成人向けの肺炎球菌ワクチンの開発には長い時間がかかりました。この感染症に対する最初のワクチンである多糖類型は 1977 年に市場に登場しました。最初の結合型ワクチンであるプレベナー 7 (PCV7) が 2000 年に登場したとき、小児と成人の両方で疾病負担が大幅に軽減されました。
しかし、その後に血清型を追加した結合型ワクチンは子供の予防にはますます効果的になったが、成人に対する有効性はそうではなく、研究者がその理由を解明するのにはしばらく時間がかかった。
「時間の経過とともに、私たちは優れた監視データを見ることができるようになったため、子供に病気を引き起こす血清型が、実際には大人に病気を引き起こす血清型とは異なることが分かってきました」とプラット氏は語った。
米国では毎年15万人以上の成人が肺炎球菌感染症で入院している。菌血症や肺炎球菌性髄膜炎などの重篤な合併症を伴うこの症例では、 死亡率 入院患者の割合は14%です。
肺炎球菌感染症ワクチンの開発が始まって以来、子供を守ることが最大の関心事となってきた。しかし近年、状況は変わり始めているとプラット氏は言う。
「CDCの作業グループと会合し、ACIPでの議論を聞くうちに、成人のワクチン接種の価値に対する理解が深まっています」とプラット氏は語った。
メルクは、Capvaxive でさまざまな個人をターゲットにするつもりだ。米国では、65 歳以上の成人の約 34% が肺炎球菌の予防接種を受けたことがない。しかし、予防接種を受けた人でも Capvaxive とそれがもたらす新しい血清型の防御の恩恵を受けることができるとプラット氏は述べた。
また、肺疾患、肝疾患、心臓疾患などの慢性疾患を抱えるあらゆる年齢層の成人が多数存在し、肺炎球菌感染症にかかるとリスクが高まります。このグループのうち、肺炎球菌感染症のワクチン接種を受けた人はわずか 22% です。
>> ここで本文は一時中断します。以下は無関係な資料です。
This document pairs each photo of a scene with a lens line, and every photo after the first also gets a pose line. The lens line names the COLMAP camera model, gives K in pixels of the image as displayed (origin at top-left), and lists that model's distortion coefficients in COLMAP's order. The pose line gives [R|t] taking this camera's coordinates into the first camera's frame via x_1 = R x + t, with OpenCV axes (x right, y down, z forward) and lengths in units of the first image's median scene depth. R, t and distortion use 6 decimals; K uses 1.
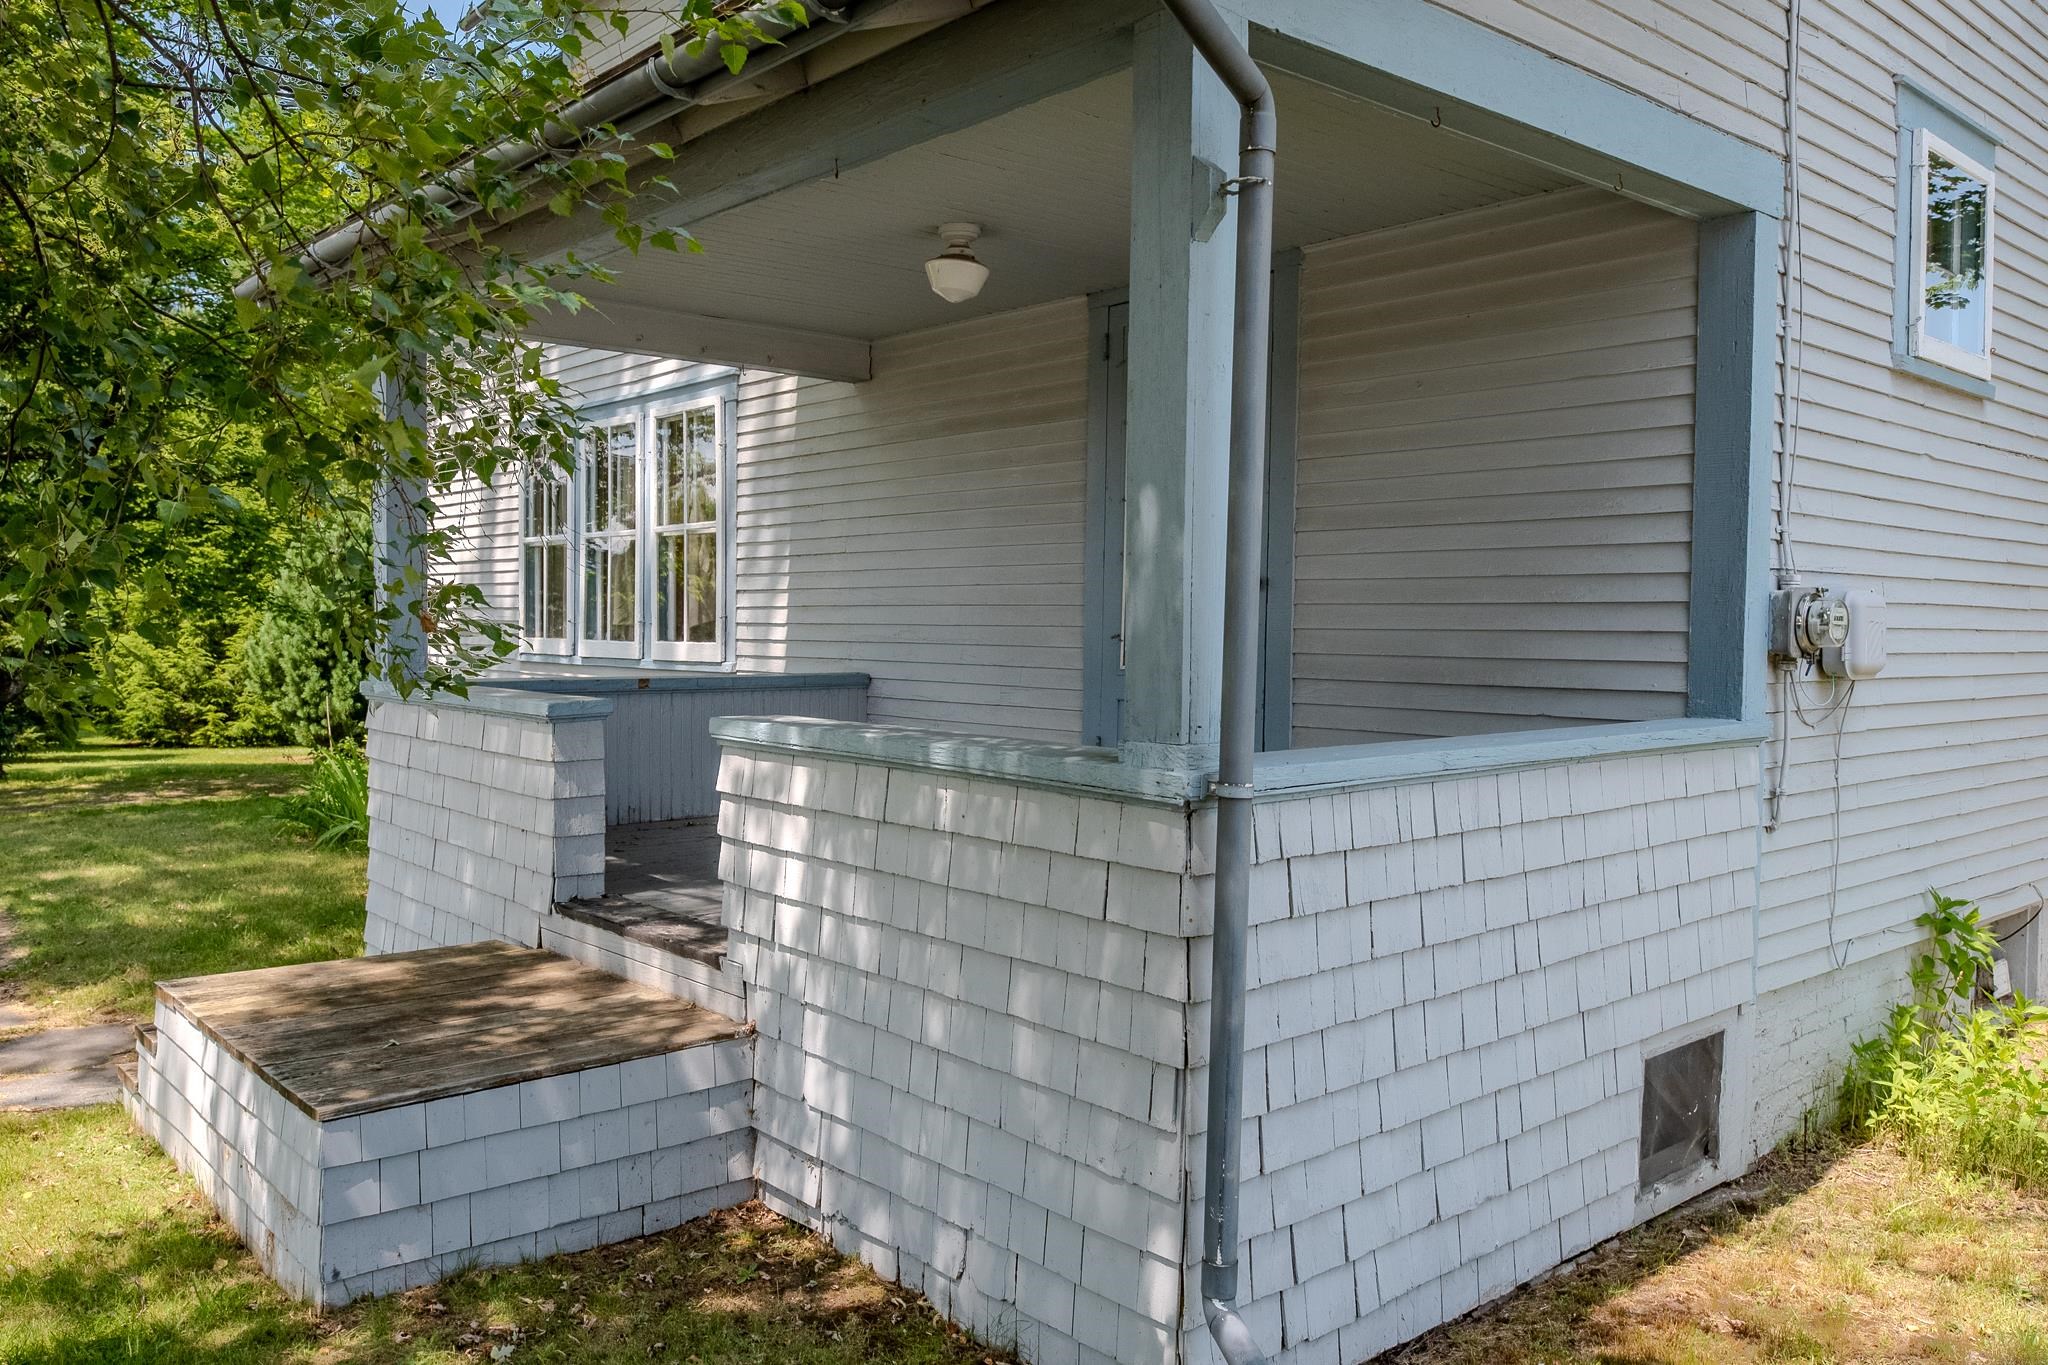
lens RADIAL K [[1537.6, 0, 1024.0], [0, 1537.6, 682.5], [0, 0, 1]] dist [-0.001868, -0.002208]
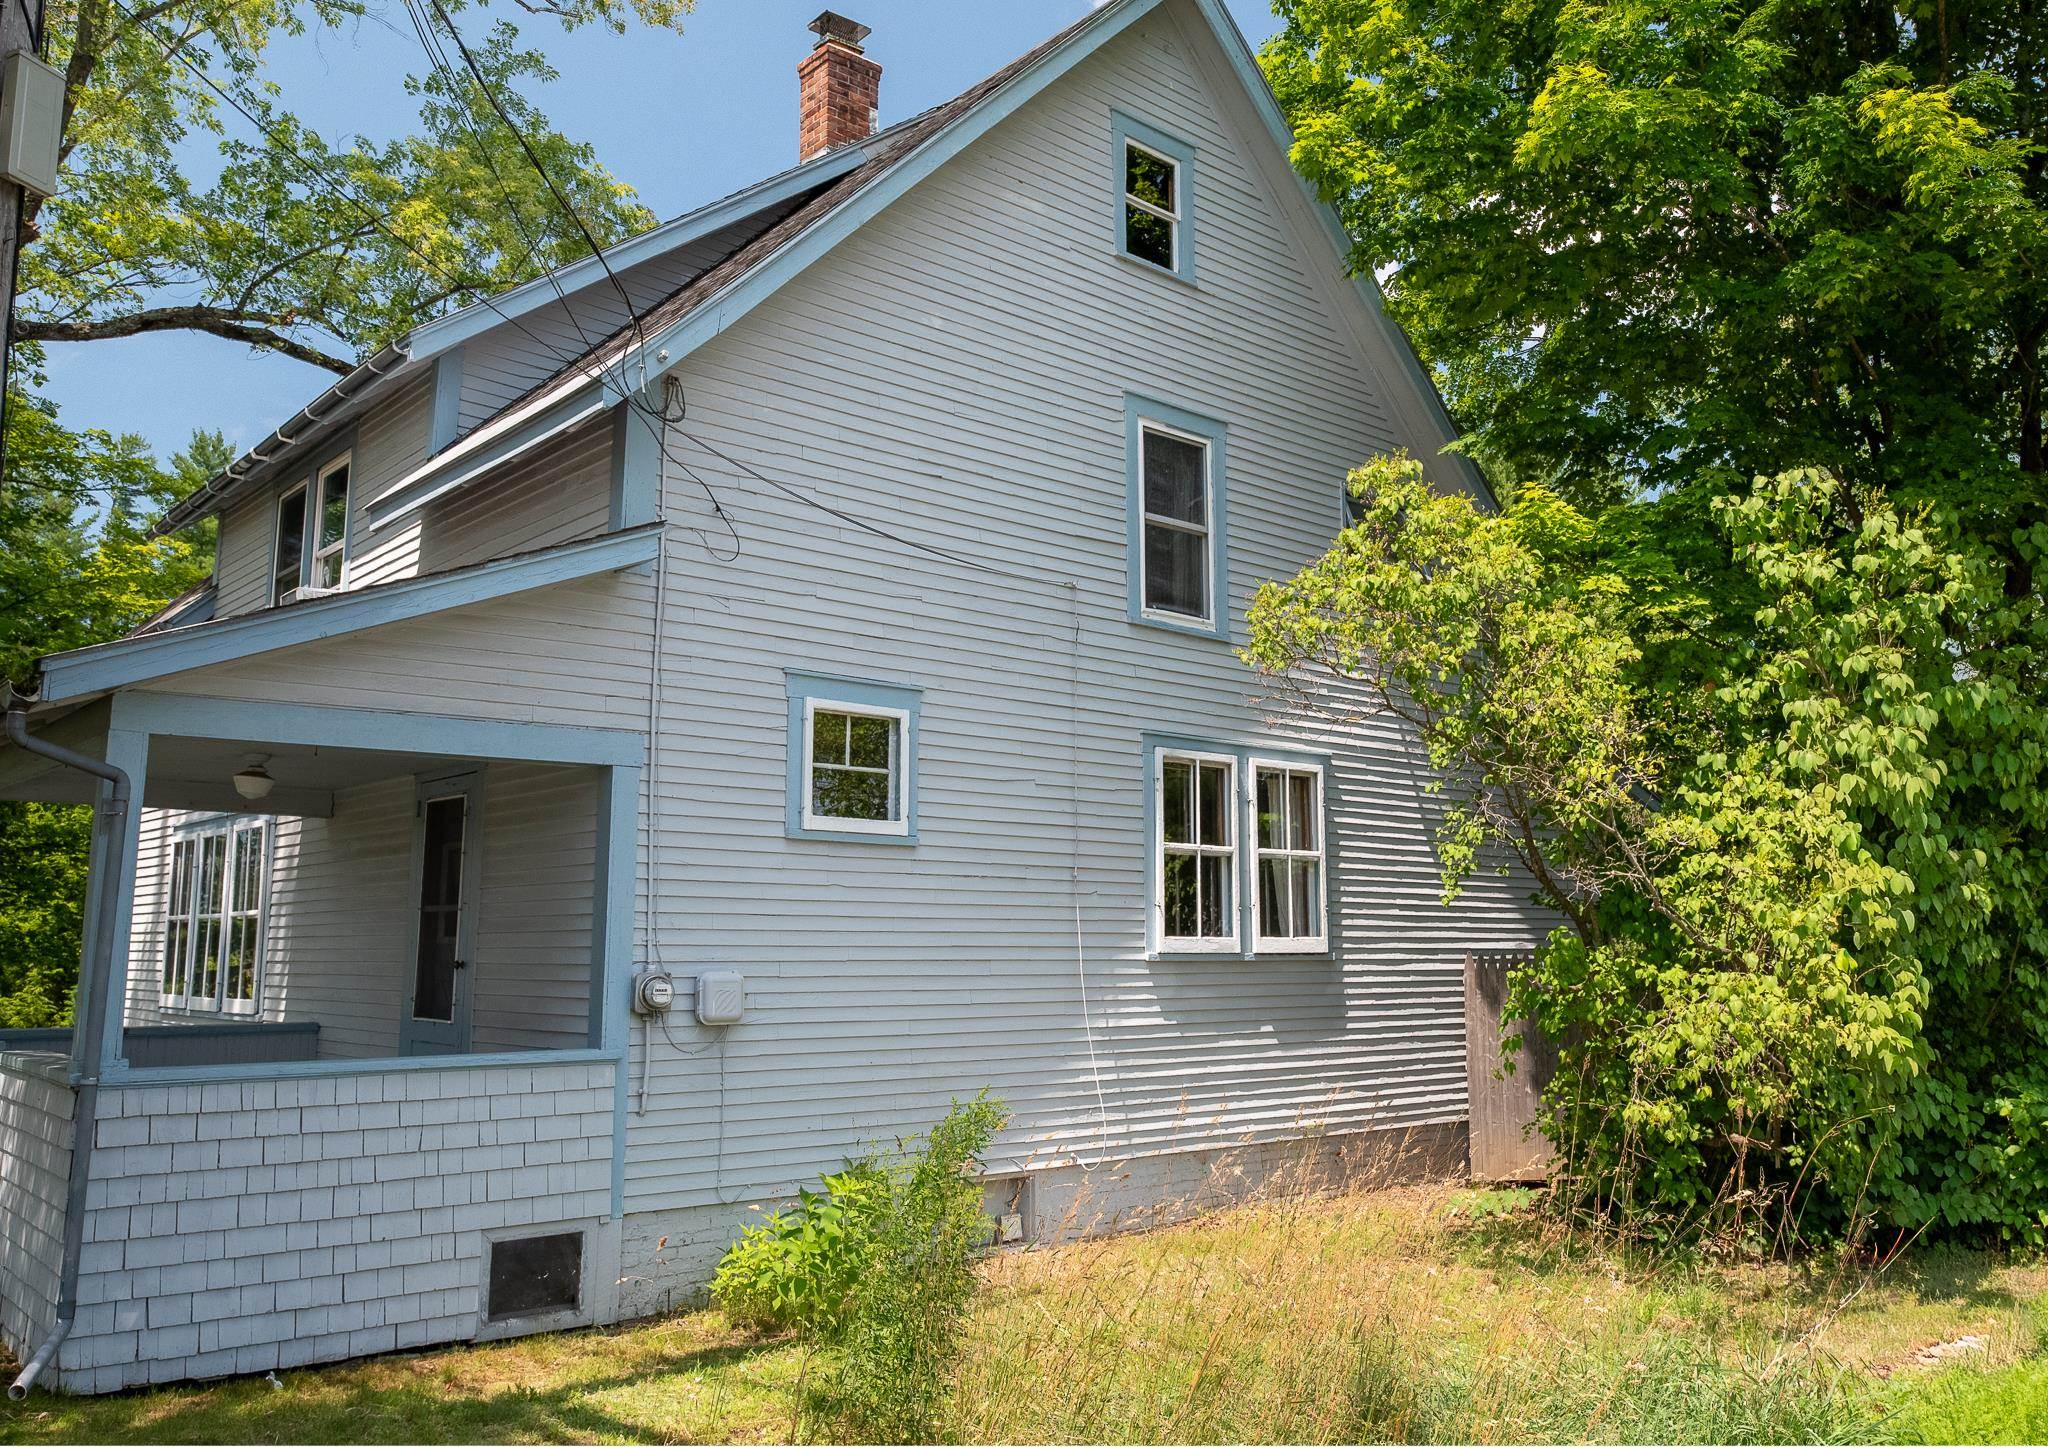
lens RADIAL K [[1627.7, 0, 1024.0], [0, 1627.7, 723.5], [0, 0, 1]] dist [0.003145, -0.003544]
pose [[0.999958, -0.009152, 0.001032, 0.888753], [0.009190, 0.983879, -0.178597, -0.005021], [0.000619, 0.178599, 0.983922, -0.849051]]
「予防の機会を作る最善の方法は何かを理解する必要がある」とプラット氏は語った。「人々はワクチンを入手できるのか?薬局に行けないからなのか?それとも、これが病気の予防に役立つ重要なワクチンだということを理解していないのか?」
メルクは今、肺炎球菌ワクチン市場でより大きなシェアを獲得するチャンスを得ている。2023年に同社は 得点した 2021年に承認された15価肺炎球菌ワクチン「Vaxneuvance(旧V114)」の売上高は6億6500万ドル。昨年の売上高が64億ドルで依然として市場をリードするプレベナーシリーズだが、メルクのワクチンは 減速する ファイザー製品の売上成長は 2022年に20% (PDF) 昨年は 2% でした。
「V116は成人専用のワクチンです。予防に不可欠な小児用ワクチンを補完することを目的としています」とプラット氏は述べた。「公衆衛生の向上を目的としたACIPの投票を心待ちにしています。」